[Start of section]

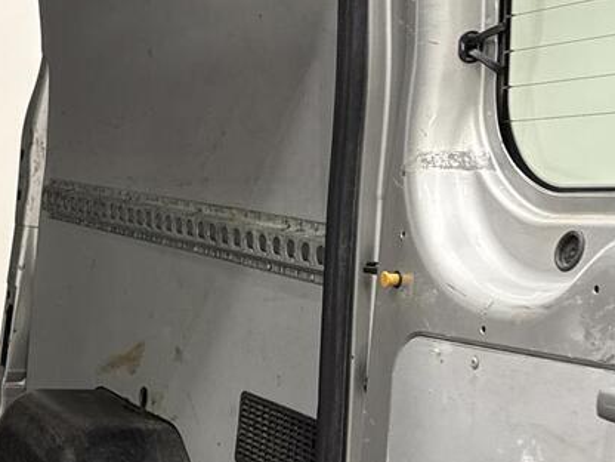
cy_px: 289
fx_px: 1475
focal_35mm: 83
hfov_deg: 19.7
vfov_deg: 17.8
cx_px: -364
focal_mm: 6.76
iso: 160
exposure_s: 1/50
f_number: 1.78
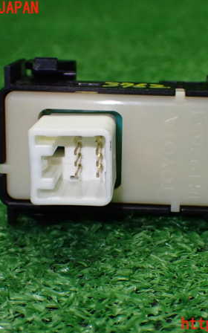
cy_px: 166
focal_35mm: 71
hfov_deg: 18.3
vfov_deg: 29.0
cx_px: 126
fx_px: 644
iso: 640
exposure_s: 1/200
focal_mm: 9.01
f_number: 3.2
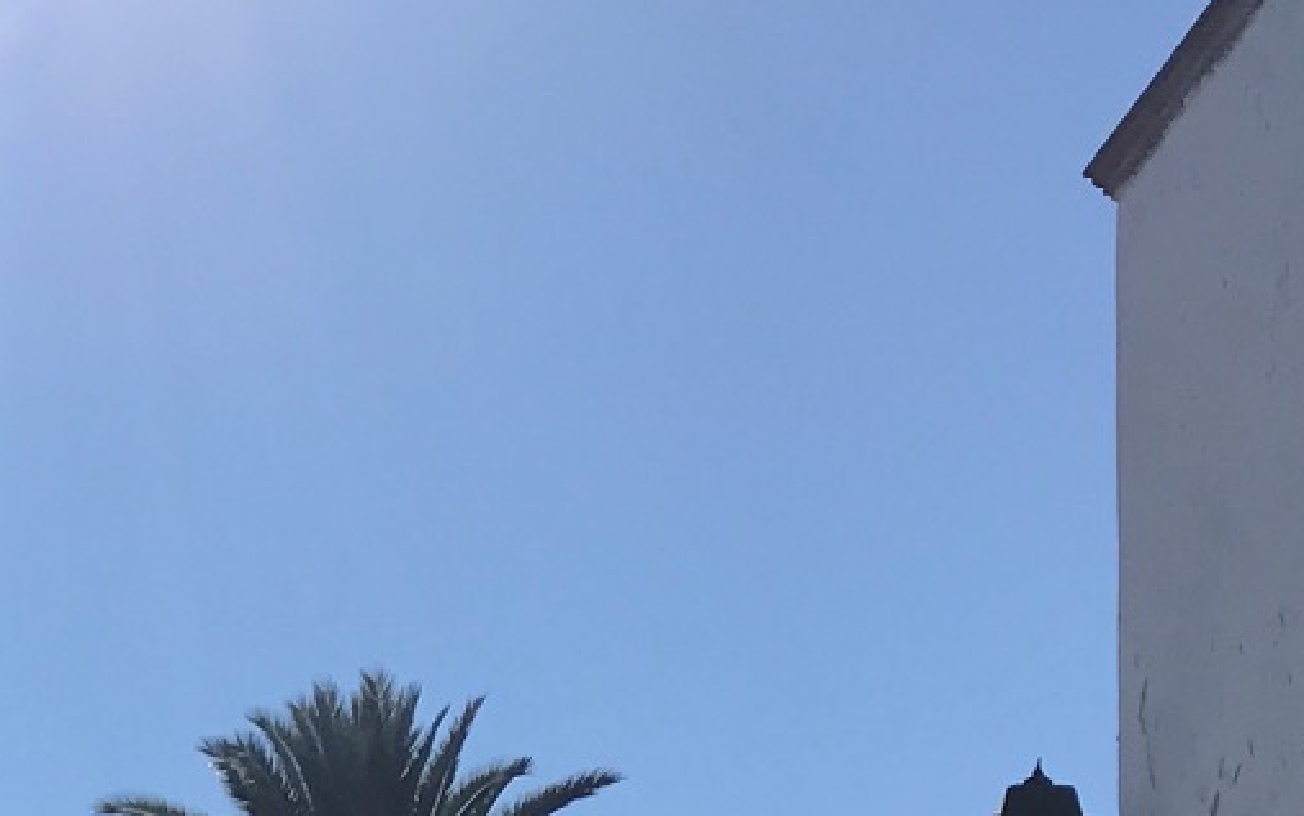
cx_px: -201
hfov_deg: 17.0
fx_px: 4194
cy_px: 1465
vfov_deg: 10.5
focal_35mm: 118
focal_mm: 3.99
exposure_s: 1/3831
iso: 20
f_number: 1.8
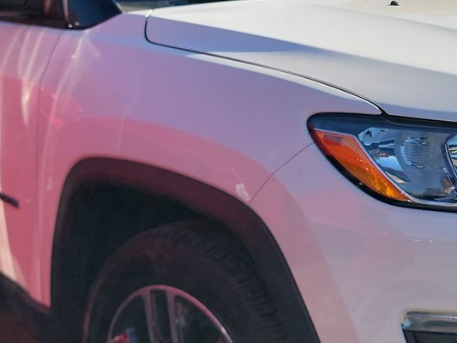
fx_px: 951
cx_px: 290
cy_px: 177
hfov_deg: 26.9
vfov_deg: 20.4
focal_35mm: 72
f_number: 1.8
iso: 50
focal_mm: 6.7
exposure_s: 1/658
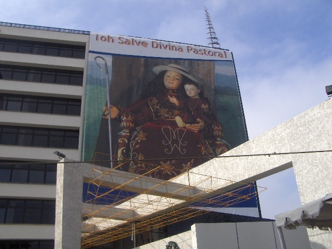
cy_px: 124
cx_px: 166
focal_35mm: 35
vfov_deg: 40.7
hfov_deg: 52.6
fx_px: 336
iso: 100
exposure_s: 1/826
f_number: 4.3
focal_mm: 5.8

[End of section]

### [Work instructions]
Give back the lines from the one containing "cx_px: -201" through the last line of the records above exactly as they appear, both included, and no pictures.

### [Response area]
cx_px: -201
hfov_deg: 17.0
fx_px: 4194
cy_px: 1465
vfov_deg: 10.5
focal_35mm: 118
focal_mm: 3.99
exposure_s: 1/3831
iso: 20
f_number: 1.8
fx_px: 951
cx_px: 290
cy_px: 177
hfov_deg: 26.9
vfov_deg: 20.4
focal_35mm: 72
f_number: 1.8
iso: 50
focal_mm: 6.7
exposure_s: 1/658
cy_px: 124
cx_px: 166
focal_35mm: 35
vfov_deg: 40.7
hfov_deg: 52.6
fx_px: 336
iso: 100
exposure_s: 1/826
f_number: 4.3
focal_mm: 5.8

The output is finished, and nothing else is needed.